National Championships: Four (LSU, 2003; Alabama, 2009, 2011, 2012)
Career Record: 177-58-1 (19 seasons)
Record at School: 86-16 (eight seasons)
Bowl Record: 8-7
Conference Championships: 6 (one at LSU, five at Alabama)
Meyer on Saban: “I know exactly what I’m going to see when I flip on film. I know who they recruit, I know the way they coach, they don’t have much transition in coaching staff. A little bit different dynamic on offense with Lane Kiffin now, who’s opened it up a little. I keep hearing that, but I was there when Julio Jones was there and they flipped it around then, too. I know exactly what we are going to see, excellent special teams and we have to be on point. … The one thing I think both of us – I don't think, I know – we both committed our entirely livelihood to college football and believe in players. The players are the most important part of this whole institution of college football.
2008 SEC Championship Game: Florida won 31-20 in Atlanta, upending the Crimson Tide’s 8-0 campaign and advancing to the national title game.

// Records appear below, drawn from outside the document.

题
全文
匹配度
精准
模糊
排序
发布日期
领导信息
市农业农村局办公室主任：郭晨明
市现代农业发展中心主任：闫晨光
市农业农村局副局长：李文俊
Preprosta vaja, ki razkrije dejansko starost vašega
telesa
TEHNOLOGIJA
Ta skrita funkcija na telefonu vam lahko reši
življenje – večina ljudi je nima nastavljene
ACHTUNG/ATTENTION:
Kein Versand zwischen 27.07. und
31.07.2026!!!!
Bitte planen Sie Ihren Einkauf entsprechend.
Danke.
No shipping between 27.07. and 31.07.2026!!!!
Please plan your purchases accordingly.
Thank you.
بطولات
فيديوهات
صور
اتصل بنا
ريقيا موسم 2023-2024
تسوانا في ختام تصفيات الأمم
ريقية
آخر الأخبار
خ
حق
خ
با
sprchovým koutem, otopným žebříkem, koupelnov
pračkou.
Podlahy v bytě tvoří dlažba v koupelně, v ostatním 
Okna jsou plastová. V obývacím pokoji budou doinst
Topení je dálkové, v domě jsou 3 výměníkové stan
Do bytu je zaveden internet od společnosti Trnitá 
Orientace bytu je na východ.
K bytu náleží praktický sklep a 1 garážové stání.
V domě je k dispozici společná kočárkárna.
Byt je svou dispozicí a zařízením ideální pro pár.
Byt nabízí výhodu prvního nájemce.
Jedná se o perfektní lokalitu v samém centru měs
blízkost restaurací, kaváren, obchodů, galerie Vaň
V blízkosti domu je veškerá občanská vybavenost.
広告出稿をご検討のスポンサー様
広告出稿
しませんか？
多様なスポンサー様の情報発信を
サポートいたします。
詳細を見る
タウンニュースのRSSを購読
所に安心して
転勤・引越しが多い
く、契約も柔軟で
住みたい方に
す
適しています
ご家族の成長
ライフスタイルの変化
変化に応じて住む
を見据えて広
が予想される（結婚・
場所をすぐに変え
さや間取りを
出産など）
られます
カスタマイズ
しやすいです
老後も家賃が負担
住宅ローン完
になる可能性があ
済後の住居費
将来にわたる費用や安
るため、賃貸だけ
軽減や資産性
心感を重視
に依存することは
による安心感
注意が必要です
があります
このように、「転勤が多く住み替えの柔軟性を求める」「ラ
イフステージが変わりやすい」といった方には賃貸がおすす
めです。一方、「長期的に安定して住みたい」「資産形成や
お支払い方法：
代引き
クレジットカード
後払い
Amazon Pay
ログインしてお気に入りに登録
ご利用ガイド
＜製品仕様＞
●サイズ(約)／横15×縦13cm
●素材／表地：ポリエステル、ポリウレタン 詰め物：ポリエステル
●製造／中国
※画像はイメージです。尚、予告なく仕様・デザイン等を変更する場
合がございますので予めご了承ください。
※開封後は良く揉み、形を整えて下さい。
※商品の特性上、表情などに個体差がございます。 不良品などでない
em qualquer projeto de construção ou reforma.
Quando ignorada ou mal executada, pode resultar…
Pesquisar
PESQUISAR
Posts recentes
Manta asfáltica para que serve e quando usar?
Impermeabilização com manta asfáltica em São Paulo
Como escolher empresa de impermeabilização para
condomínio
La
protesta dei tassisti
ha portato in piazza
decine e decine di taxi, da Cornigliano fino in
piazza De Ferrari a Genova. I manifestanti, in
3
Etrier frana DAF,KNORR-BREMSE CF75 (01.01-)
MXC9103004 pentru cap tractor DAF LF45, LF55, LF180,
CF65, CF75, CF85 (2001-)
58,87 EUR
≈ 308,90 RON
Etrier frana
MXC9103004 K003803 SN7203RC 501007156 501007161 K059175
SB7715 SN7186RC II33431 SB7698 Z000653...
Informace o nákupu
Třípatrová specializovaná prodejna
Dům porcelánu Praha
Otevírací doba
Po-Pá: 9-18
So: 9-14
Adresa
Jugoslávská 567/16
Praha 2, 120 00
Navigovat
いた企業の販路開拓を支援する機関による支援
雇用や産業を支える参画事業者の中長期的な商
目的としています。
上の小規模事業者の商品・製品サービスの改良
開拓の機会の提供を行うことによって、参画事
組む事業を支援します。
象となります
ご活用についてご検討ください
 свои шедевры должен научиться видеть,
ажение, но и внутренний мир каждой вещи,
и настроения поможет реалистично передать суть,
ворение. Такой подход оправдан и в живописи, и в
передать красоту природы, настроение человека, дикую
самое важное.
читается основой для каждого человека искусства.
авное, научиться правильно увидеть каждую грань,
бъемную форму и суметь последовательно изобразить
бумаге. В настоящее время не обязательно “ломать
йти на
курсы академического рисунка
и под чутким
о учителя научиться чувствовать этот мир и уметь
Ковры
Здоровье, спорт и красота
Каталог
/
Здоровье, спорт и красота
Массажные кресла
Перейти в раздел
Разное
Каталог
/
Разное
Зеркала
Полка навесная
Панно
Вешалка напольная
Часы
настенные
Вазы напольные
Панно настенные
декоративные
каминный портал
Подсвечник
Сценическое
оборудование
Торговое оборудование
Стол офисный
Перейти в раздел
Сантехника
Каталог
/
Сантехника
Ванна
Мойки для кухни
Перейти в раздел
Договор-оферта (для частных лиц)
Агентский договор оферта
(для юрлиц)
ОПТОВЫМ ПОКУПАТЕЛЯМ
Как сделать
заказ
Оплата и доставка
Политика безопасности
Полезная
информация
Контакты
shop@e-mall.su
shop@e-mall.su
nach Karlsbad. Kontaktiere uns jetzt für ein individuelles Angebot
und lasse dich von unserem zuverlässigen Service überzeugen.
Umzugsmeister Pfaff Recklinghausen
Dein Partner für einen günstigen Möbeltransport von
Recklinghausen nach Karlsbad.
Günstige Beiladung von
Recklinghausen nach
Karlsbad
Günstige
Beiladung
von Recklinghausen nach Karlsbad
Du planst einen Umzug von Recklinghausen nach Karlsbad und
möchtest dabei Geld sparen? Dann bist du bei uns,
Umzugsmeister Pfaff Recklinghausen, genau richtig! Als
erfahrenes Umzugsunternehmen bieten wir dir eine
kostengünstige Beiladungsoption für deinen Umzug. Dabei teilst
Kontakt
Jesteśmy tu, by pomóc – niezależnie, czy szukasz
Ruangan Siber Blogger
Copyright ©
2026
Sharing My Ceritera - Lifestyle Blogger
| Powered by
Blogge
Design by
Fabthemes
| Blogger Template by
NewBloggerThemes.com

Alabama led twice in the game, including when Leigh Tiffin’s 27-yard field goal late in the third quarter gave the Tide a 20-17 lead. But Florida came back on its next possession and took the lead for good when Jeff Demps ran in from a yard out with 9:21 left to cap an 11-play drive, and Riley Cooper caught a 5-yard TD pass from Tim Tebow with 2:50 left to cement the final score. Tebow threw for 216 yards and three touchdowns to offset a potent Alabama attack that included 112 yards rushing from Glen Coffee and 124 receiving yards from Julio Jones.
2009 SEC Championship Game: Saban and the Crimson Tide got revenge, running away from the Gators in a 32-13 loss after which Meyer had to be taken to the hospital with chest pains. Both teams were unbeaten entering the contest but Alabama opened up a 19-10 second-quarter lead and also scored the only 13 points of the second half while outgaining the Gators 490-335. Heisman Trophy winner Mark Ingram ran for 113 yards and three touchdowns for Alabama while Greg McElroy was an efficient 13-for-19 with 239 yards. Tebow threw for 247 yards and ran for 63 but didn’t get much other help as his running backs combined for 25 rushing yards. Meyer would later step down because of his health problems but returned to lead Florida in the 2010 season.
2010 conference game in Tuscaloosa: Saban and the Tide pulled away from a Florida team still trying to replace Tebow, opening a 24-3 halftime lead and cruising to a 31-6 victory in a battle of teams that were each 4-0 entering the game. The Gators actually won the yardage battle 281-273 but turned the ball over four times, including a jump-pass interception thrown on fourth down near the goal line by Trey Burton on Florida’s opening drive. Ingram also ran for two touchdowns while Florida QB John Brantley finished 16 for 31 for 202 yards with three interceptions, including one returned for a touchdown by C.J. Mosley in the third quarter that served as the dagger.